START SELECTED EXTRACT

It’s January Crazy Time for Seattle Wedding Planning ~ Strive To Become a Remarkable and Bonafide Bridechilla & Groomchilla!

Sunday, January 2nd, 2011

Colin & Andrea's Wedding Day Extravaganza - Golden Gardens Park, Seattle, WA

 As engaged couples move into 2011, many are sitting down with pen and pencil and making real their wishes, dreams and expectations for their wedding ceremony and wedding day.

Having been to more than a few wedding ceremonies and weddings, I invite a prospective bride and groom to consider the following:
1)  It’s just one day.  Yes, it’s a huge day AND it is one day.  I am very taken with a couple who is focused on planning their wedding AND planning their marriage.  As one plans a wedding, use the engagement period to deepen the relationship so a walk down the aisle comes with comfort, ease and grace.
2)  A Pre-Wedding Freak-Out Is To Be Expected.  Many years ago, I freaked out before my wedding to my husband, Greg, and we now laugh about it.  Most brides and grooms do freak out before a wedding day.  A wedding is big/huge and a momentous ritual of transition.  If and when you freak out, hang on to your partner – have the intimate talks – chat up girlfriends and guy friends and be brave and look at what really is going on.
3)  Challenge Yourself To Stay On Budget.  Each year, I work with many wonderful couples.  The happiest couples I see are the ones who create a wedding day budget and stick with out.  Work to insure you don’t create post-wedding sticker shock.

END SELECTED EXTRACT

**ASSIGNMENT**
Answer these questions about the wedding-planning post:
1. What date does the post carry?
2. What is the name of the writer's husband?
3. In which park was Colin & Andrea's wedding day held?

START RAW DATA

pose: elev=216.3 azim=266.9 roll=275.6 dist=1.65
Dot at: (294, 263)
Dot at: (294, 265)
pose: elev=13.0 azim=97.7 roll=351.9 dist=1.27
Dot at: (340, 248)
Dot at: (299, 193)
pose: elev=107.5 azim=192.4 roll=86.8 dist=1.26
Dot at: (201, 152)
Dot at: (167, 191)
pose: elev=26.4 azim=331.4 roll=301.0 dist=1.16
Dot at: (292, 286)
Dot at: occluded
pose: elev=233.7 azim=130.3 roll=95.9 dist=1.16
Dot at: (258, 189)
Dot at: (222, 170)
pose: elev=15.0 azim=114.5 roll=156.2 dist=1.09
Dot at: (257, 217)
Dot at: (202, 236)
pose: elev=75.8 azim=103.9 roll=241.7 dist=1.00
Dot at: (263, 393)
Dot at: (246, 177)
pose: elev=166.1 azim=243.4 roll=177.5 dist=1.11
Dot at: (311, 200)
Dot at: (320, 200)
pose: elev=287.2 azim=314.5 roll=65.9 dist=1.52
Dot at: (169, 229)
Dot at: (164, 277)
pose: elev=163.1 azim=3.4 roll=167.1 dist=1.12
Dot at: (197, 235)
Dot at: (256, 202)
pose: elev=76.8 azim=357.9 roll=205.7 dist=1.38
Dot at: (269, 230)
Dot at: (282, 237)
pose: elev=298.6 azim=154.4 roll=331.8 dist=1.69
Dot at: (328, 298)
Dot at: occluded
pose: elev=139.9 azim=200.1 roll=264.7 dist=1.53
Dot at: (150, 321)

END RAW DATA

**SOLUTION**
1. Sunday, January 2nd, 2011
2. Greg
3. Golden Gardens Park, Seattle, WA